There are hidden depths in each of Milligan’s protagonists. Melissa is more than just a bored, nubile trophy wife. And, despite appearances, Orlando hasn’t leapt off the cover of a trashy romance novel to sweep her off her feet.
Each character possesses layers lurking beneath the cultivated veneers they present to the world. Melissa comes from a working-class family that shuns her because she managed to escape the rat race. Orlando hides a past steeped in tragic romance and lost love.
Although they initially seem built to inhabit typical, even tired character roles, Milligan deftly adds complexity to their personalities. Despite all of the power they hold individually – the power to choose, to influence, to manipulate – Melissa and Orlando alone are impotent against the dark forces arrayed against them. Together, Milligan seems to be hinting to the reader, they may be strong enough to withstand the coming storm – if only they learn to trust in one another.
Milligan walks a fine line between acceptable sexual deviation and the blatantly offensive. There are some very graphic, very disturbing scenes that some readers will find off-putting. And yet, one gets the feeling that Milligan isn’t going for the cheap thrill in The Discipline. Rather, as he put it in an interview on Image’s website, he’s urging us to explore and re-examine our own personal sexual universes.
In a world where women are objectified by literally millions of porn consumers every day, where even yoga pants are over-sexualised in countless magazine ads and TV commercials, it’s important to understand that for all of its vaunted power and influence, the real power of our sexuality rests in our own hands.
It’s imperative then, in a work such as The Discipline, that the depiction of Melissa’s journey into the dark side of sexuality doesn’t skew towards the gratuitous or offensive. Fernandez’s use of shadow to evoke sexual tension and fear of the unknown reinforces an atmosphere of fear-tinged titillation, yet never approaches unwarranted visual depravity.

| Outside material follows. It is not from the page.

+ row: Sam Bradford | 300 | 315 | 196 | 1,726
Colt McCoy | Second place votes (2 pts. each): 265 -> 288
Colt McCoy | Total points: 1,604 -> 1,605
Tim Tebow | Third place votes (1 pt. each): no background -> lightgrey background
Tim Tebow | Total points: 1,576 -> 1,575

His innovative page layouts infuse the storytelling with clear yet dynamic panel progressions that pull the eye around the page with confidence and style.Fernandez has a strong artistic voice and intellectual approach to his chosen craft. Backgrounds and character designs are invested with thought and care, adding a level of expression and stylized detail that draws the reader into the story with startling ease.
A series as purposefully provocative as The Discipline is bound to have its naysayers. Some readers might find it a difficult or uncomfortable read. Hopefully, those readers realize that’s kind of the point.
The truth is we don’t ask enough tough questions about sex. Maybe we’re afraid of the answers we’ll find or the changes that will come about if we dig too deeply. Whatever the case, books like The Discipline challenge our established perceptions of our own sexuality. Whether or not we change after the fact is entirely up to us.
Peter Milligan (W), Leandro Fernandez (A) • Image Comics, $2.99.